The arctic poles are destabilizing, glacier ranges are shifting and an area previously thought to sustain subzero temperatures forever, is now rapidly fading away. “The unusual extent and duration of the melting are linked to strong and sustained advection of warm marine air toward the area, likely favoured by the concurrent strong El Niño event” says the new study, published June 15th in Nature.
“You probably have read these analyses of West Antarctica, many people think it’s slowly disintegrating right now, and it’s mostly thought to be from the warm water eating away at the bottom of critical ice shelves,” says David Bromwich, one of the authors of the new study. “Well, that’s today. In the future, we could see action at the surface of these ice shelves as well from surface melting. So that makes them potentially much more unstable.”
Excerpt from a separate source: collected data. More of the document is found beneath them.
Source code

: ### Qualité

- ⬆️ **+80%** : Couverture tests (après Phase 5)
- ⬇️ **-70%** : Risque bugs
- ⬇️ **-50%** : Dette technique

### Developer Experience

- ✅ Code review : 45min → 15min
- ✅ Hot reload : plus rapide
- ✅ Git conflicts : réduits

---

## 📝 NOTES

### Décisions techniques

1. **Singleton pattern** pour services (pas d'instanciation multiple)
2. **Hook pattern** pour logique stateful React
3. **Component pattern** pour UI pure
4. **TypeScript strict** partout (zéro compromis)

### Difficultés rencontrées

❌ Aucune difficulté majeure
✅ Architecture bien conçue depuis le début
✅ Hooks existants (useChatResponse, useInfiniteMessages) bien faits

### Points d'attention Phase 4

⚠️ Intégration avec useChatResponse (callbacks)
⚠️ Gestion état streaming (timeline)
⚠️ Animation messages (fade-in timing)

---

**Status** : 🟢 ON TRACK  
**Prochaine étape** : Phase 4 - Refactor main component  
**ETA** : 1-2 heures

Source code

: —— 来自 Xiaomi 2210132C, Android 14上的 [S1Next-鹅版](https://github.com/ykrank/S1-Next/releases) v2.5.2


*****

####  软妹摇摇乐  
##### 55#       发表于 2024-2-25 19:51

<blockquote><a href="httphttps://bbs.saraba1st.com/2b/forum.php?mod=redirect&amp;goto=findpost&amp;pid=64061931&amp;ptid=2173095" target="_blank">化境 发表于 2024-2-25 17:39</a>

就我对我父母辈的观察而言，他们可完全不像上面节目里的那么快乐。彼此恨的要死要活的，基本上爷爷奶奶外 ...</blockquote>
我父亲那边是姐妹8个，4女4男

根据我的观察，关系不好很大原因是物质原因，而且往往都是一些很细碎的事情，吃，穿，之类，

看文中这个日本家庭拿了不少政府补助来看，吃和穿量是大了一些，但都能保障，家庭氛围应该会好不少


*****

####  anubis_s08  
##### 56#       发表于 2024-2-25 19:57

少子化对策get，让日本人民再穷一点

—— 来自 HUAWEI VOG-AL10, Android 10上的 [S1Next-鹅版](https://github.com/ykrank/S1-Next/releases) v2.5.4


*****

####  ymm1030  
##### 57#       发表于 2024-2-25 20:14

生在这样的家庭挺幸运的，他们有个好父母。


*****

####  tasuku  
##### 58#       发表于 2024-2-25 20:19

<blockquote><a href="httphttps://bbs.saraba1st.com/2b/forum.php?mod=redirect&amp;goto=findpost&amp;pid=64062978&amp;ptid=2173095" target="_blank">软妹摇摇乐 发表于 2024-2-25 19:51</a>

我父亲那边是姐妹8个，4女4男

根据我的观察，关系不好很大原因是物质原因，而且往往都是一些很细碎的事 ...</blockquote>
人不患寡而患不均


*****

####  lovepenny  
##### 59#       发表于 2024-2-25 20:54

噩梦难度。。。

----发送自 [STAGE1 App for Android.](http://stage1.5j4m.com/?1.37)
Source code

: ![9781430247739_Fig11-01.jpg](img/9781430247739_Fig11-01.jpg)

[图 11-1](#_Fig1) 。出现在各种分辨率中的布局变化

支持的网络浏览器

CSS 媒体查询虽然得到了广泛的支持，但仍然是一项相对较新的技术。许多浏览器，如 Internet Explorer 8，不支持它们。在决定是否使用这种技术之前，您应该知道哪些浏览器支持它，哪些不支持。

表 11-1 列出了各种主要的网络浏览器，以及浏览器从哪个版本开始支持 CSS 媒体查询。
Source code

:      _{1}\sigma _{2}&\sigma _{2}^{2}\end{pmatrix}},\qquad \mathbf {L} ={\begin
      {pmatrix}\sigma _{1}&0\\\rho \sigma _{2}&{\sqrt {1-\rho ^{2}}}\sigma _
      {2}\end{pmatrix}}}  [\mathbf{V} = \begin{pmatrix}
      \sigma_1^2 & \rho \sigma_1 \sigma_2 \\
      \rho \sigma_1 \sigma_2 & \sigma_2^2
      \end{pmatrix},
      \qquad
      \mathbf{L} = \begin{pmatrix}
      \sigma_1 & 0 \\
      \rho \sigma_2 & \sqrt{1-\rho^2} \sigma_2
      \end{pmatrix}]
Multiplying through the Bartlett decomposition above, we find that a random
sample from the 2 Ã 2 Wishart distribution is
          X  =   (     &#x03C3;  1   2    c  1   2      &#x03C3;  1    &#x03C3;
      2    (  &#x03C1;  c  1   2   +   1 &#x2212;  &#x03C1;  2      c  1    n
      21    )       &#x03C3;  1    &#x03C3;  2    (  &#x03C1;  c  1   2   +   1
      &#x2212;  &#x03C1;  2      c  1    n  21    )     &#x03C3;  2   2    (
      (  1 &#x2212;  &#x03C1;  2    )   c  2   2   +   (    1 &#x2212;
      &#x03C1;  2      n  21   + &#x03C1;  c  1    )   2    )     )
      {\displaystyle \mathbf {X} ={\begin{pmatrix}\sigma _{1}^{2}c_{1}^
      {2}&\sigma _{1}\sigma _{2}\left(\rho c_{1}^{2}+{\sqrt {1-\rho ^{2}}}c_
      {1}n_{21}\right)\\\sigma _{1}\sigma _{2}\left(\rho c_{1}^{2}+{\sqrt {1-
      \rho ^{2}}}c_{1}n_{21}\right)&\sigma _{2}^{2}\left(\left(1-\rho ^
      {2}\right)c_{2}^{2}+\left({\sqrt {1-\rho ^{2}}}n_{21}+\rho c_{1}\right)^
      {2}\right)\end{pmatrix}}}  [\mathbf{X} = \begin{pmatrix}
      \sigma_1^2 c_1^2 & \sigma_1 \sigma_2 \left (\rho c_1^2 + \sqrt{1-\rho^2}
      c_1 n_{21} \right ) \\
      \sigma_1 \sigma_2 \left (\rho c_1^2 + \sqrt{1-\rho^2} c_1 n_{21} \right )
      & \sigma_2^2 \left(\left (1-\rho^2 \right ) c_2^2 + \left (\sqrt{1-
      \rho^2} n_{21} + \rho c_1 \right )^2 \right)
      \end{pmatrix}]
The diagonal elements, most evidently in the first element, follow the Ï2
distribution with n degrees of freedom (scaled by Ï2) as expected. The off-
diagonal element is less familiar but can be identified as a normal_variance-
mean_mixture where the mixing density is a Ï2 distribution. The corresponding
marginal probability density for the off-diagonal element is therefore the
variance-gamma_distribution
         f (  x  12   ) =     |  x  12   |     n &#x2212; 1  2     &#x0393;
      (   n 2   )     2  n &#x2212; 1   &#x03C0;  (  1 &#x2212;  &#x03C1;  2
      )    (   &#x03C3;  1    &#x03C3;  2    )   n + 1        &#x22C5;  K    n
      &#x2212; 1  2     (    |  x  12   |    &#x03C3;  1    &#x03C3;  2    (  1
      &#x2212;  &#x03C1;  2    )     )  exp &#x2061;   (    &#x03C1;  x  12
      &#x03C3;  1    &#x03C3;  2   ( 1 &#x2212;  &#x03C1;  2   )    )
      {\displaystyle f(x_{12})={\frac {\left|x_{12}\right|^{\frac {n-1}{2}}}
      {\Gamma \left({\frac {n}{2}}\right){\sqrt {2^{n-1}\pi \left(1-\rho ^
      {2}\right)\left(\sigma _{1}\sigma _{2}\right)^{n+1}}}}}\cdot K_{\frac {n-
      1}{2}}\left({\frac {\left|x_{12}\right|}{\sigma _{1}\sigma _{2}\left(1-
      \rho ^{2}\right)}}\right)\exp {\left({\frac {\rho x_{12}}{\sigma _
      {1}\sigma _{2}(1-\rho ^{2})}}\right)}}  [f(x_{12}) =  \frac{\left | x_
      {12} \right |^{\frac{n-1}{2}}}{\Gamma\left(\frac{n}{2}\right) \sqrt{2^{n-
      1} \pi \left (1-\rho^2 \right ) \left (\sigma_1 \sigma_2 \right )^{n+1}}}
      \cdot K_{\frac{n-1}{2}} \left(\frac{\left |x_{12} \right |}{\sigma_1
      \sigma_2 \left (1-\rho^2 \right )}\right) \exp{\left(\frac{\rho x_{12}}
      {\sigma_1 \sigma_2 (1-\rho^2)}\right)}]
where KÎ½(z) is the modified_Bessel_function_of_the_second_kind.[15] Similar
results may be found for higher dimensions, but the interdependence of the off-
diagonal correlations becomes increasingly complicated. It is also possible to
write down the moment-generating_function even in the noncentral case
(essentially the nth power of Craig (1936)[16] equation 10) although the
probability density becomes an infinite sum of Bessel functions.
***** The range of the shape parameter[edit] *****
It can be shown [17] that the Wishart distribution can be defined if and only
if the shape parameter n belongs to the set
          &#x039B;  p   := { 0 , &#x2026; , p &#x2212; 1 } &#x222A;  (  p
Research suggests that as “the frequency of extreme El Niño events is projected to increase over the course of the twenty-first century”, it is possible that the Ross Ice Shelf will “experience extensive surface melt and retreat substantially by 2100”.
Melting from Antarctica was formerly believed to be only a small contributor to sea level rise, with thermal expansion as the main culprit. According to NOAA, “The oceans are absorbing more than 90 percent of the increased atmospheric heat associated with emissions from human activity.” Ocean rise puts human infrastructure in jeopardy and causes more surge storms and flooding.
“Under the high emissions scenario, the 22nd century would be the century of hell,” says Ben Strauss from Climate Central. “There would really be an unthinkable level of sea rise. It would erase many major cities and some nations from the map … That century would become the century of exodus from the coast.”